Kenya’s residential sector has continued to record improved performance, even as the retail and commercial spaces continues to record a decline.
This is according to the Status of the Built Environment for Kenya, which reveals that the residential sector recorded an improvement in performance with average total returns to investors coming in at 5.1 per cent year on year, up from 4.7 per cent recorded in the 2020 financial year.
The analysis is drawn from data collected from Cytonn market review between January and July 2021.
As per the analysis, the improved performance was also realized in the apartments market which recorded average total returns of 5.3 per cent year on year compared to the detached units which recorded average total returns of 4.8 per cent.
Detached units in areas such as Rosslyn, Ruiru and Kitisuru recorded the highest average year on year returns at 6.7 per cent, 6.3 per cent and 5.9 per cent, respectively.
Apartments in Westlands, and, South C which traditionally houses Nairobi’s city’s middle-income earners, recorded the highest average year on year total returns of 6.8 per cent and 6.5 per cent respectively.
The 2021 Q’1 Market Review by Cytonn revealed that Gigiri and Karen were the best performing submarkets recording average rental yields of 8.3 per cent and 8 per cent, respectively.

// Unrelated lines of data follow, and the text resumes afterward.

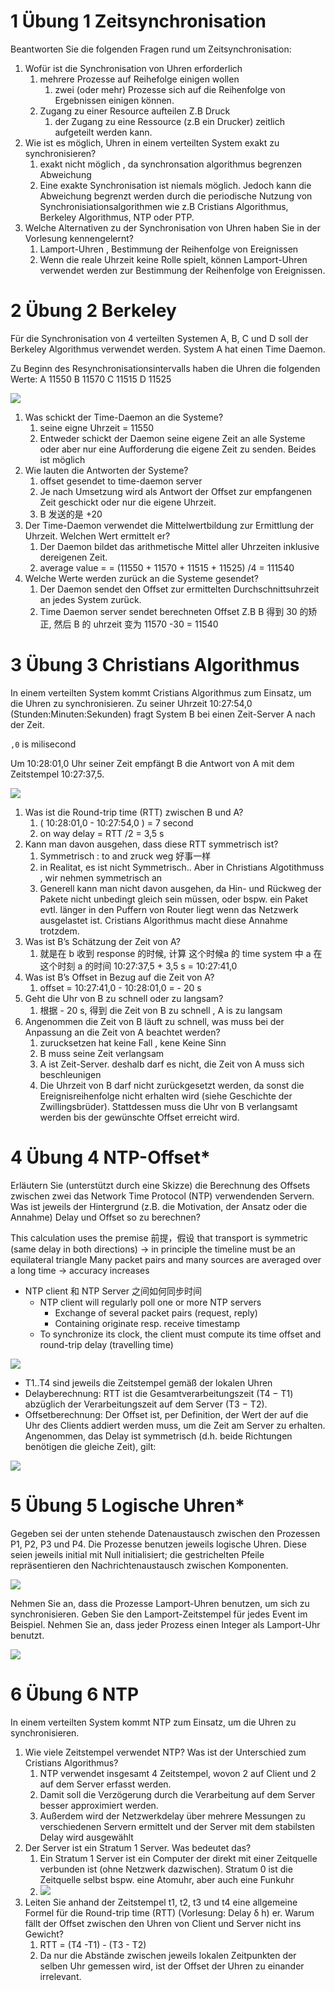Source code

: 

# 1 Übung 1 Zeitsynchronisation


Beantworten Sie die folgenden Fragen rund um Zeitsynchronisation:

1. Wofür ist die Synchronisation von Uhren erforderlich
    1. mehrere Prozesse auf Reihefolge einigen wollen 
        1. zwei (oder mehr) Prozesse sich auf die Reihenfolge von Ergebnissen einigen können.
    2. Zugang zu einer Resource aufteilen Z.B Druck
        1. der Zugang zu eine Ressource (z.B ein Drucker) zeitlich aufgeteilt werden kann.
2. Wie ist es möglich, Uhren in einem verteilten System exakt zu synchronisieren?
    1. exakt nicht möglich , da synchronsation algorithmus  begrenzen Abweichung 
    2. Eine exakte Synchronisation ist niemals möglich. Jedoch kann die Abweichung begrenzt werden durch die periodische Nutzung von Synchronisiationsalgorithmen wie z.B Cristians Algorithmus, Berkeley Algorithmus, NTP oder PTP. 
3. Welche Alternativen zu der Synchronisation von Uhren haben Sie in der Vorlesung kennengelernt?
    1. Lamport-Uhren , Bestimmung der Reihenfolge von Ereignissen 
    2. Wenn die reale Uhrzeit keine Rolle spielt, können Lamport-Uhren verwendet werden zur Bestimmung der Reihenfolge von Ereignissen.



# 2 Übung 2 Berkeley

Für die Synchronisation von 4 verteilten Systemen A, B, C und D soll der Berkeley Algorithmus verwendet werden. 
System A hat einen Time Daemon. 


Zu Beginn des Resynchronisationsintervalls haben die Uhren die folgenden Werte:
A 11550
B 11570
C 11515
D 11525

![](image/Pasted%20image%2020241130224452.png)

1. Was schickt der Time-Daemon an die Systeme?
    1. seine eigne Uhrzeit = 11550
    2. Entweder schickt der Daemon seine eigene Zeit an alle Systeme oder aber nur eine Aufforderung die eigene Zeit zu senden. Beides ist möglich
2. Wie lauten die Antworten der Systeme?
    1.  offset gesendet to time-daemon server
    2. Je nach Umsetzung wird als Antwort der Offset zur empfangenen Zeit geschickt oder nur die eigene Uhrzeit.
    3. B 发送的是 +20
3. Der Time-Daemon verwendet die Mittelwertbildung zur Ermittlung der Uhrzeit. Welchen Wert ermittelt er?
    1. Der Daemon bildet das arithmetische Mittel aller Uhrzeiten inklusive dereigenen Zeit.
    2. average value =  =  (11550 + 11570 + 11515 + 11525) /4 = 111540 
5. Welche Werte werden zurück an die Systeme gesendet?
    1. Der Daemon sendet den Offset zur ermittelten Durchschnittsuhrzeit an jedes System zurück.
    2. Time Daemon server sendet berechneten Offset Z.B  B 得到 30 的矫正,   然后 B 的 uhrzeit 变为 11570 -30 = 11540


# 3 Übung 3 Christians Algorithmus

In einem verteilten System kommt Cristians Algorithmus zum Einsatz, um die Uhren zu synchronisieren. Zu seiner Uhrzeit 10:27:54,0 (Stunden:Minuten:Sekunden) fragt System B bei einen Zeit-Server A nach der Zeit. 

`,0`  is milisecond 

Um 10:28:01,0 Uhr seiner Zeit empfängt B die Antwort von A mit dem Zeitstempel 10:27:37,5.

![](image/Pasted%20image%2020241130224406.png)

1. Was ist die Round-trip time (RTT) zwischen B und A?
    1.  ( 10:28:01,0  - 10:27:54,0 )  =  7 second
    2. on way delay  = RTT /2  = 3,5 s
2. Kann man davon ausgehen, dass diese RTT symmetrisch ist?
    1. Symmetrisch :   to and zruck weg 好事一样
    2. in Realitat, es ist nicht  Symmetrisch.. Aber in Christians Algotithmuss , wir nehmen symmetrisch an 
    3. Generell kann man nicht davon ausgehen, da Hin- und Rückweg der Pakete nicht unbedingt gleich sein müssen, oder bspw. ein Paket evtl. länger in den Puffern von Router liegt wenn das Netzwerk ausgelastet ist. Cristians Algorithmus macht diese Annahme trotzdem.
3. Was ist B’s Schätzung der Zeit von A?
    1. 就是在 b 收到 response 的时候,  计算 这个时候a 的 time system 中 a 在这个时刻 a 的时间 10:27:37,5  + 3,5 s = 10:27:41,0
4. Was ist B’s Offset in Bezug auf die Zeit von A?
    1. offset  =  10:27:41,0 -  10:28:01,0 =  - 20 s
5. Geht die Uhr von B zu schnell oder zu langsam?
    1. 根据 - 20 s,  得到 die Zeit von B zu schnell , A is zu langsam 
6. Angenommen die Zeit von B läuft zu schnell, was muss bei der Anpassung an die Zeit von A beachtet werden?
    1. zurucksetzen hat keine Fall , kene Keine Sinn
    2. B muss seine Zeit verlangsam
    3. A ist Zeit-Server.  deshalb darf es nicht, die Zeit von A muss sich beschleunigen 
    4. Die Uhrzeit von B darf nicht zurückgesetzt werden, da sonst die Ereignisreihenfolge nicht erhalten wird (siehe Geschichte der Zwillingsbrüder). Stattdessen muss die Uhr von B verlangsamt werden bis der gewünschte Offset erreicht wird.


# 4 Übung 4 NTP-Offset*

Erläutern Sie (unterstützt durch eine Skizze) die Berechnung des Offsets zwischen zwei das Network Time Protocol (NTP) verwendenden Servern. 
Was ist jeweils der Hintergrund (z.B. die Motivation, der Ansatz oder die Annahme) Delay und Offset so zu berechnen?



This calculation uses the premise 前提，假设 that transport is symmetric (same delay in both directions) -> in principle the timeline must be an equilateral triangle
Many packet pairs and many sources are averaged over a long time ->  accuracy increases

- NTP client 和 NTP Server 之间如何同步时间 
    - NTP client will regularly poll one or more NTP servers
        - Exchange of several packet pairs (request, reply)
        - Containing originate resp. receive timestamp
    - To synchronize its clock, the client must compute its time offset and round-trip delay (travelling time)

![](image/Pasted%20image%2020241130230057.png)

- T1..T4 sind jeweils die Zeitstempel gemäß der lokalen Uhren
- Delayberechnung: RTT ist die Gesamtverarbeitungszeit (T4 − T1) abzüglich der Verarbeitungszeit auf dem Server (T3 − T2).
- Offsetberechnung: Der Offset ist, per Definition, der Wert der auf die Uhr des Clients addiert werden muss, um die Zeit am Server zu erhalten. Angenommen, das Delay ist symmetrisch (d.h. beide Richtungen benötigen die gleiche Zeit), gilt:

![](image/Pasted%20image%2020250119133309.png)


# 5 Übung 5 Logische Uhren*

Gegeben sei der unten stehende Datenaustausch zwischen den Prozessen P1, P2, P3 und P4. Die Prozesse benutzen jeweils logische Uhren. Diese seien jeweils initial mit Null initialisiert; die gestrichelten Pfeile repräsentieren den Nachrichtenaustausch zwischen Komponenten.

![](image/Pasted%20image%2020250114091442.png)

Nehmen Sie an, dass die Prozesse Lamport-Uhren benutzen, um sich zu synchronisieren. Geben Sie den Lamport-Zeitstempel für jedes Event im Beispiel. Nehmen Sie an, dass jeder Prozess einen Integer als Lamport-Uhr benutzt.

![](image/Pasted%20image%2020250119133323.png)

# 6 Übung 6 NTP

In einem verteilten System kommt NTP zum Einsatz, um die Uhren zu synchronisieren.
1. Wie viele Zeitstempel verwendet NTP? Was ist der Unterschied zum Cristians Algorithmus?
    1. NTP verwendet insgesamt 4 Zeitstempel, wovon 2 auf Client und 2 auf dem Server erfasst werden. 
    2. Damit soll die Verzögerung durch die Verarbeitung auf dem Server besser approximiert werden. 
    3. Außerdem wird der Netzwerkdelay über mehrere Messungen zu verschiedenen Servern ermittelt und der Server mit dem stabilsten Delay wird ausgewählt
2. Der Server ist ein Stratum 1 Server. Was bedeutet das?
    1. Ein Stratum 1 Server ist ein Computer der direkt mit einer Zeitquelle verbunden ist (ohne Netzwerk dazwischen). Stratum 0 ist die Zeitquelle selbst bspw. eine Atomuhr, aber auch eine Funkuhr
    2. ![](image/Pasted%20image%2020250119134756.png)
3. Leiten Sie anhand der Zeitstempel t1, t2, t3 und t4 eine allgemeine Formel für die Round-trip time (RTT) (Vorlesung: Delay δ h) er. Warum fällt der Offset zwischen den Uhren von Client und Server nicht ins Gewicht?
    1. RTT  =  (T4 -T1) - (T3 - T2)
    2. Da nur die Abstände zwischen jeweils lokalen Zeitpunkten der selben Uhr gemessen wird, ist der Offset der Uhren zu einander irrelevant.

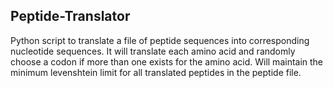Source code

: ## Peptide-Translator
Python script to translate a file of peptide sequences into corresponding nucleotide sequences. 
It will translate each amino acid and randomly choose a codon if more than one exists for the amino acid.
Will maintain the minimum levenshtein limit for all translated peptides in the peptide file.
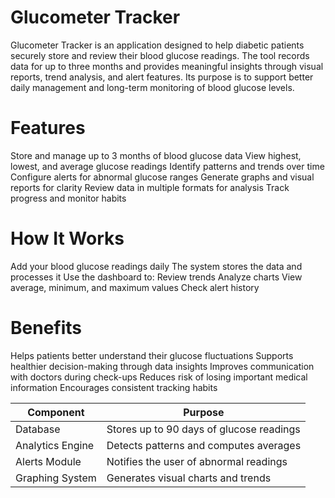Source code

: # Glucometer Tracker

Glucometer Tracker is an application designed to help diabetic patients securely store and review their blood glucose readings. The tool records data for up to three months and provides meaningful insights through visual reports, trend analysis, and alert features. Its purpose is to support better daily management and long-term monitoring of blood glucose levels.

# Features

Store and manage up to 3 months of blood glucose data
View highest, lowest, and average glucose readings
Identify patterns and trends over time
Configure alerts for abnormal glucose ranges
Generate graphs and visual reports for clarity
Review data in multiple formats for analysis
Track progress and monitor habits

# How It Works

Add your blood glucose readings daily
The system stores the data and processes it
Use the dashboard to:
Review trends
Analyze charts
View average, minimum, and maximum values
Check alert history

# Benefits

Helps patients better understand their glucose fluctuations
Supports healthier decision-making through data insights
Improves communication with doctors during check-ups
Reduces risk of losing important medical information
Encourages consistent tracking habits

| Component        | Purpose                                  |
| ---------------- | ---------------------------------------- |
| Database         | Stores up to 90 days of glucose readings |
| Analytics Engine | Detects patterns and computes averages   |
| Alerts Module    | Notifies the user of abnormal readings   |
| Graphing System  | Generates visual charts and trends       |

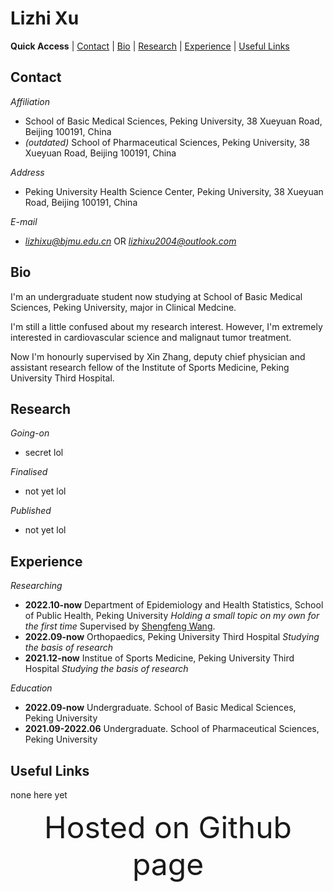 # Lizhi Xu

**Quick Access** | [Contact](#contact) | [Bio](#bio) | [Research](#research) | [Experience](#exp) | [Useful Links](#useful)


<a id = "contact"></a>
## Contact
*Affiliation*
+ School of Basic Medical Sciences, Peking University, 38 Xueyuan Road, Beijing 100191, China 
+ *(outdated)* School of Pharmaceutical Sciences, Peking University, 38 Xueyuan Road, Beijing 100191, China

*Address*
+ Peking University Health Science Center, Peking University, 38 Xueyuan Road, Beijing 100191, China

*E-mail*
+ *lizhixu@bjmu.edu.cn* OR *lizhixu2004@outlook.com*

<a id = "bio"></a>
## Bio
I'm an undergraduate student now studying at School of Basic Medical Sciences, Peking University, major in Clinical Medcine.

I'm still a little confused about my research interest. However, I'm extremely interested in cardiovascular science and malignaut tumor treatment.

Now I'm honourly supervised by Xin Zhang, deputy chief physician and assistant research fellow of the Institute of Sports Medicine, Peking University Third Hospital.

<a id = "research"></a>
## Research

*Going-on*
+ secret lol

*Finalised*
+ not yet lol

*Published*
+ not yet lol

<a id = "exp"></a>
## Experience

*Researching*
+ **2022.10-now** Department of Epidemiology and Health Statistics, School of Public Health, Peking University *Holding a small topic on my own for the first time* Supervised by [Shengfeng Wang](http://sph.pku.edu.cn/info/1186/3606.htm).
+ **2022.09-now** Orthopaedics, Peking University Third Hospital *Studying the basis of research*
+ **2021.12-now** Institue of Sports Medicine, Peking University Third Hospital *Studying the basis of research*

*Education*
+ **2022.09-now** Undergraduate. School of Basic Medical Sciences, Peking University
+ **2021.09-2022.06** Undergraduate. School of Pharmaceutical Sciences, Peking University

<a id = "useful"></a>
## Useful Links
none here yet

<div align = "center"><font size = 25>Hosted on Github page</font></div>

This may be attributed to their superior locations, availability of high-quality office spaces charging prime rental prices, relatively good infrastructure, and low supply of commercial office spaces within the markets
The analysis further states that Westlands and Karen were the best performing nodes in the retail sector in the first Quarter of 2021 recording average rental yields of 10.1 per cent compared to the overall market average of 7.4 per cent.
The performance is attributed to the presence of affluent residents who have a high consumer purchasing power with the areas hosting high-end income earners.
It is also on account of the ease of access to the areas, and, relatively high occupancy rates of above 81 per cent against the market average of 74.9 per cent.
On the other hand, the average rental yield in the commercial office sector is expected to decline to 6.8 per cent from 7 per cent in 2020, attributable to the oversupply, with the average occupancy rates expected to decline by 2.7 percentage points from 77.7 per cent to 75 per cent.
“The subdued performance comes with reduced demand in the office spaces as businesses scale down due to financial constraints while others adopt the working from home strategy,” the report says.
Listed real estate is also expected to continue performing poorly in 2021 with the Fahari I-Reit having opened the year at a relatively low trading price of Sh5.8 per share.
This is coupled with the expected negative performance of the office sector and lack of investor appetite in the instrument due to negative investor sentiments.
“All in all, there are still viable investment opportunities in areas such as Karen, Gigiri and Westlands, which continue to have relatively high returns compared to the market averages.”
The report notes that the industrial sector was characterized by low vacancies and recovering rental growth.
In the first quarter of 2021 nominal rentals for prime space of 500 m² on a national level grew by 1 per cent year on year.
“This is better than the 0.5 per cent growth achieved in 2020, but still well below the 5 per cent rental growth of 2019.”
According to the report, the slow rental growth shows that the industrial market is also feeling the effect of the weak economy, although accompanied by less pain than the office and retail property markets.
The above notwithstanding, an April 2021 report revealed that Kenya’s industrial real estate sector is undergoing a transformation with the traditional design of warehouses giving way to modern ones that are located in more convenient locations.